- O presidente do Parlamento do Irã, Mohammad Bagher Ghalibaf, afirmou que os EUA violaram o cessar-fogo ao atacarem lanchas de ataque rápido em Ormuz e prometeu manter o bloqueio da via.
- Ghalibaf disse que o Irã ainda nem começou sua resistência às medidas americanas e que está surgindo uma “nova equação” para o estreito.
- O Irã já havia fechado Ormuz ao tráfego comercial no fim de fevereiro, e desde então o fluxo de navios diminuiu, com ataques a embarcações tentando passar.
- Os EUA afirmaram ter destruído sete lanchas iranianas em Ormuz no início da nova operação para reabrir a passagem; Teerã negou o incidente num primeiro momento.
- A operação norte-americana, chamada “Projeto Liberdade”, visa guiar navios comerciais pela via com navios de guerra; no primeiro dia, dois navios teriam furado o bloqueio, segundo o Exército dos EUA.
O Irã acusa os EUA de violarem o cessar-fogo com ataques a lanchas de ataque rápido no Estreito de Ormuz.

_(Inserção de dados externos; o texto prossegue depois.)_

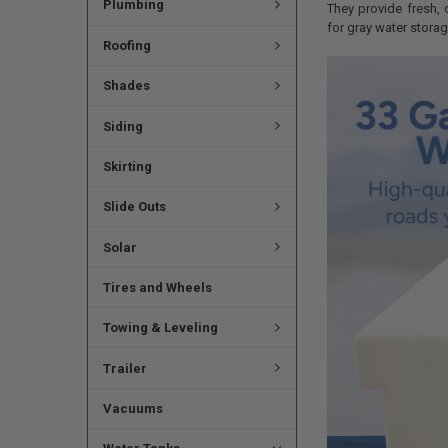
Plumbing
They provide fresh, 
for gray water storag
Roofing
Shades
Siding
Skirting
Slide Outs
Solar
Tires and Wheels
Towing & Leveling
Trailer
Vacuums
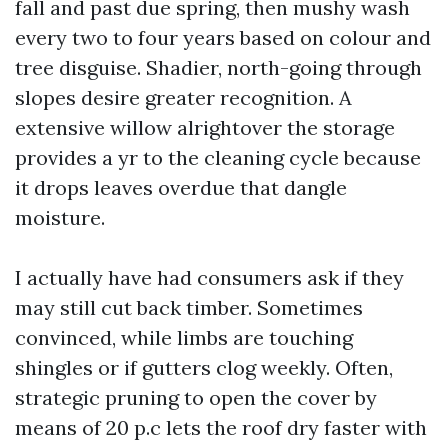
fall and past due spring, then mushy wash
every two to four years based on colour and
tree disguise. Shadier, north-going through
slopes desire greater recognition. A
extensive willow alrightover the storage
provides a yr to the cleaning cycle because
it drops leaves overdue that dangle
moisture.
I actually have had consumers ask if they
may still cut back timber. Sometimes
convinced, while limbs are touching
shingles or if gutters clog weekly. Often,
strategic pruning to open the cover by
means of 20 p.c lets the roof dry faster with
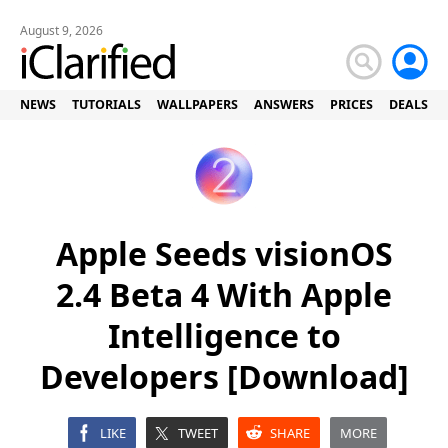
August 9, 2026
NEWS
TUTORIALS
WALLPAPERS
ANSWERS
PRICES
DEALS
Apple Seeds visionOS
2.4 Beta 4 With Apple
Intelligence to
Developers [Download]
LIKE
TWEET
SHARE
MORE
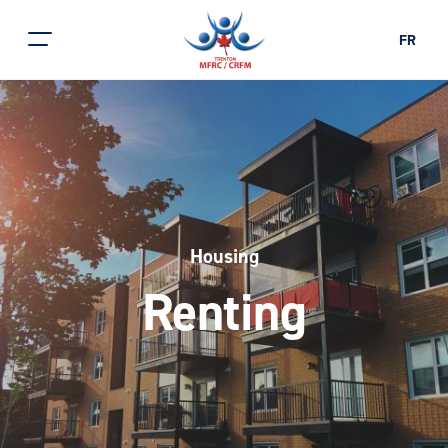
FR
Housing
Renting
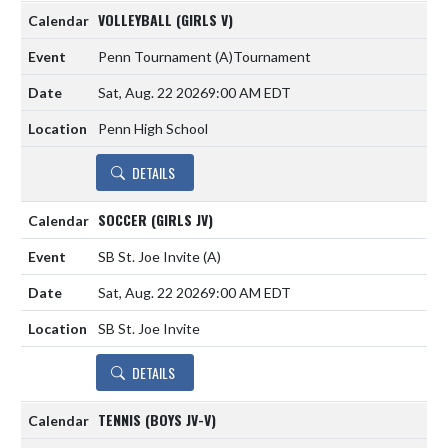
VOLLEYBALL (GIRLS V)
Penn Tournament
(A)
Tournament
Sat, Aug. 22 2026
9:00 AM EDT
Penn High School
DETAILS
SOCCER (GIRLS JV)
SB St. Joe Invite
(A)
Sat, Aug. 22 2026
9:00 AM EDT
SB St. Joe Invite
DETAILS
TENNIS (BOYS JV-V)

O país promete resistir às medidas norte-americanas que visam reabrir a rota marítima de Navios comerciais. A afirmação foi feita pelo presidente do Parlamento, Mohammad Bagher Ghalibaf.
Ghalibaf disse que os ataques dos EUA constituem violação da trégua e que o Irã manterá o status quo de bloqueio da via para pressionar Washington. Ele afirmou, em publicação no X, que a nova equação do estreito já se consolida e que a segurança da navegação está nas mãos dos EUA e aliados.
Apesar da crítica, o Irã fechou Ormuz para tráfego comercial no fim de fevereiro, em meio à intensificação do conflito com os EUA e Israel. Desde então, o tráfego diminuiu, com ameaças e ataques a navios que tentavam passar pela região.
À tona, crescem temores de uma retomada da escalada no Oriente Médio. Nesta segunda-feira, EUA e Irã trocaram ataques pontuais em Ormuz. Em resposta, os Emirados Árabes Unidos atribuíram aos iranianos um bombardeio com mísseis e drones, segundo relatos da região.
O governo americano informou ter destruído sete lanchas iranianas durante a operação iniciada para reabrir Ormuz, chamada Projeto Liberdade. O Irã negou inicialmente o incidente, depois reconheceu ações de defesa ao bloqueio.
Segundo os EUA, dois navios conseguiram furar o bloqueio no primeiro dia da operação. A ofensiva envolve a escolta de embarcações comerciais por navios de guerra, buscando manter a passagem pelo estreito.
Contexto atual aponta para uma disputa persistente pela navegação no Estreito de Ormuz. Governo iraniano reforça que manterá a pressão até que haja mudanças na abordagem norte-americana. Fatos ainda estão se desenrolando na região.
Fontes: informações de autoridades iranianas, relatos de agências internacionais e cobertura de Reuters sobre os acontecimentos.